WORK INSTRUCTIONS:
Show every line of the records below that contains the word "noches".

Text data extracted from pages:
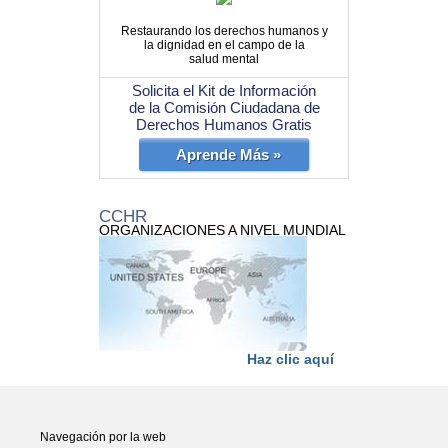
Restaurando los derechos humanos y
la dignidad en el campo de la
salud mental
Solicita el Kit de Información
de la Comisión Ciudadana de
Derechos Humanos Gratis
Aprende Más »
CCHR
ORGANIZACIONES A NIVEL MUNDIAL
Haz clic aquí
Navegación por la web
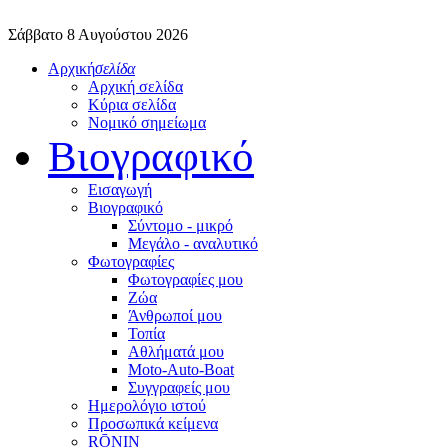
Σάββατο 8 Αυγούστου 2026
Αρχική
σελίδα
Αρχική σελίδα
Κύρια σελίδα
Νομικό σημείωμα
Βιογραφικό
Εισαγωγή
Βιογραφικό
Σύντομο - μικρό
Μεγάλο - αναλυτικό
Φωτογραφίες
Φωτογραφίες μου
Ζώα
Άνθρωποί μου
Τοπία
Αθλήματά μου
Moto-Auto-Boat
Συγγραφείς μου
Ημερολόγιο ιστού
Προσωπικά κείμενα
RŌNIN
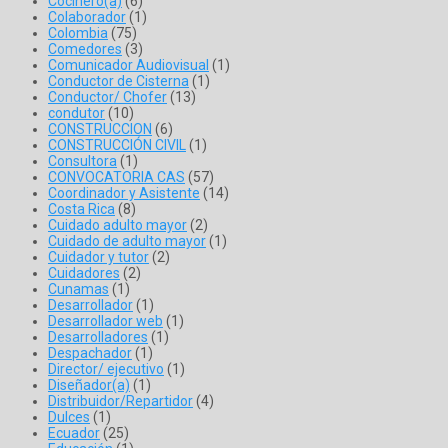
Cocinero(a)
(6)
Colaborador
(1)
Colombia
(75)
Comedores
(3)
Comunicador Audiovisual
(1)
Conductor de Cisterna
(1)
Conductor/ Chofer
(13)
condutor
(10)
CONSTRUCCION
(6)
CONSTRUCCIÓN CIVIL
(1)
Consultora
(1)
CONVOCATORIA CAS
(57)
Coordinador y Asistente
(14)
Costa Rica
(8)
Cuidado adulto mayor
(2)
Cuidado de adulto mayor
(1)
Cuidador y tutor
(2)
Cuidadores
(2)
Cunamas
(1)
Desarrollador
(1)
Desarrollador web
(1)
Desarrolladores
(1)
Despachador
(1)
Director/ ejecutivo
(1)
Diseñador(a)
(1)
Distribuidor/Repartidor
(4)
Dulces
(1)
Ecuador
(25)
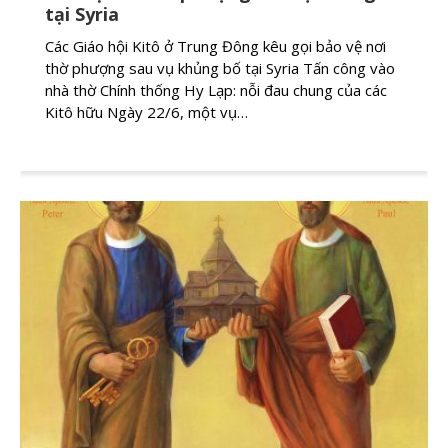
tại Syria
Các Giáo hội Kitô ở Trung Đông kêu gọi bảo vệ nơi
thờ phượng sau vụ khủng bố tại Syria Tấn công vào
nhà thờ Chính thống Hy Lạp: nỗi đau chung của các
Kitô hữu Ngày 22/6, một vụ…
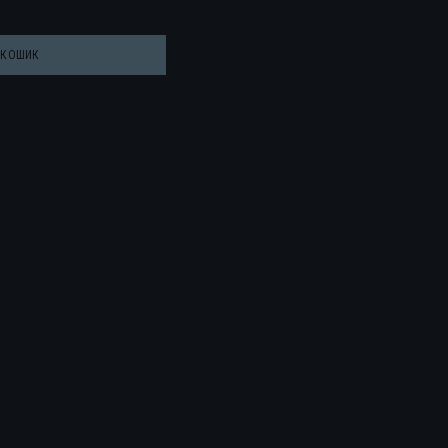
 КОШИК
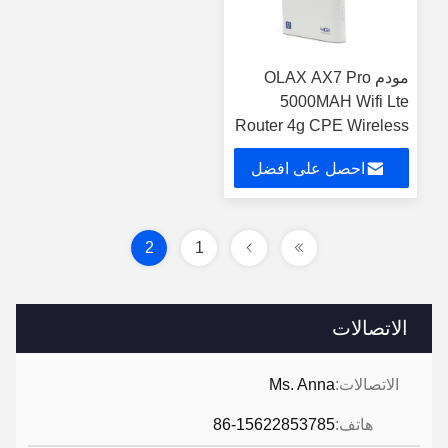
مودم OLAX AX7 Pro
5000MAH Wifi Lte
Router 4g CPE Wireless
Communication Devices
احصل على افضل
Modem
سعر
2
1
الاتصالات
الاتصالات:
Ms. Anna
هاتف:
86-15622853785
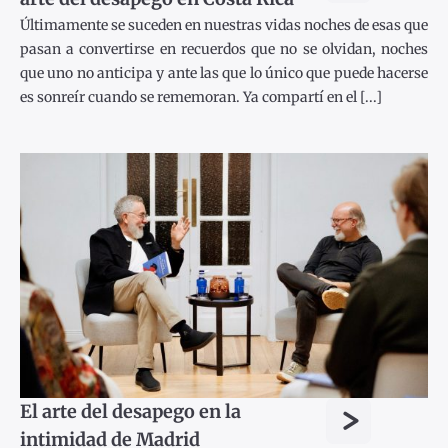
Últimamente se suceden en nuestras vidas noches de esas que
pasan a convertirse en recuerdos que no se olvidan, noches
que uno no anticipa y ante las que lo único que puede hacerse
es sonreír cuando se rememoran. Ya compartí en el [...]
>
El arte del desapego en la
intimidad de Madrid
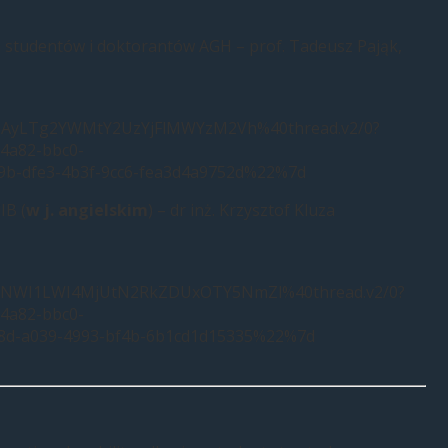
a studentów i doktorantów AGH – prof. Tadeusz Pająk,
TAyLTg2YWMtY2UzYjFlMWYzM2Vh%40thread.v2/0?
4a82-bbc0-
b-dfe3-4b3f-9cc6-fea3d4a9752d%22%7d
IB (
w j. angielskim
) – dr inż. Krzysztof Kluza
NWI1LWI4MjUtN2RkZDUxOTY5NmZl%40thread.v2/0?
4a82-bbc0-
d-a039-4993-bf4b-6b1cd1d15335%22%7d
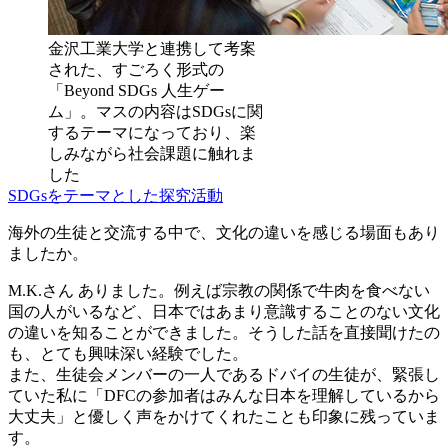
金沢工業大学と連携して考案
された、すごろく形式の
「Beyond SDGs 人生ゲー
ム」。マスの内容はSDGsに関
するテーマになっており、楽
しみながら社会課題に触れま
した
SDGsをテーマとした探究活動
海外の生徒と交流する中で、文化の違いを感じる場面もあり
ましたか。
M.K.さん
ありました。例えば宗教の関係で牛肉を食べない
国の人がいるなど、日本ではあまり意識することのない文化
の違いを知ることができました。そうした話を直接聞けたの
も、とても興味深い経験でした。
また、生徒会メンバーの一人であるドバイの生徒が、緊張し
ていた私に「DFCの参加者はみんな日本を理解しているから
大丈夫」と優しく声をかけてくれたことも印象に残っていま
す。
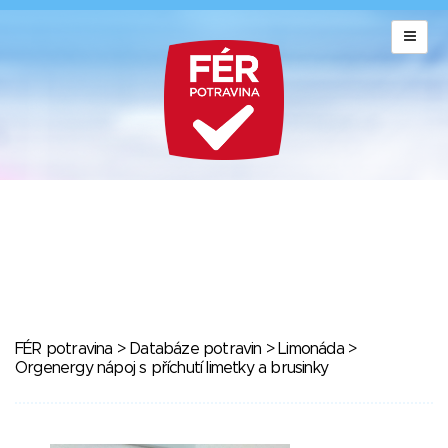
FÉR potravina
>
Databáze potravin
>
Limonáda
>
Orgenergy nápoj s příchutí limetky a brusinky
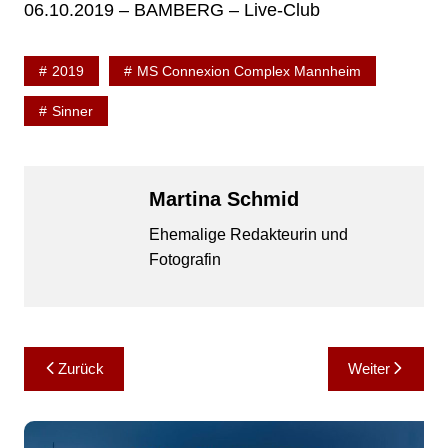
06.10.2019 – BAMBERG – Live-Club
2019
MS Connexion Complex Mannheim
Sinner
Martina Schmid
Ehemalige Redakteurin und
Fotografin
Beitragsnavigation
Zurück
Weiter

THE ANSWER:
Últimamente se suceden en nuestras vidas noches de esas que
pasan a convertirse en recuerdos que no se olvidan, noches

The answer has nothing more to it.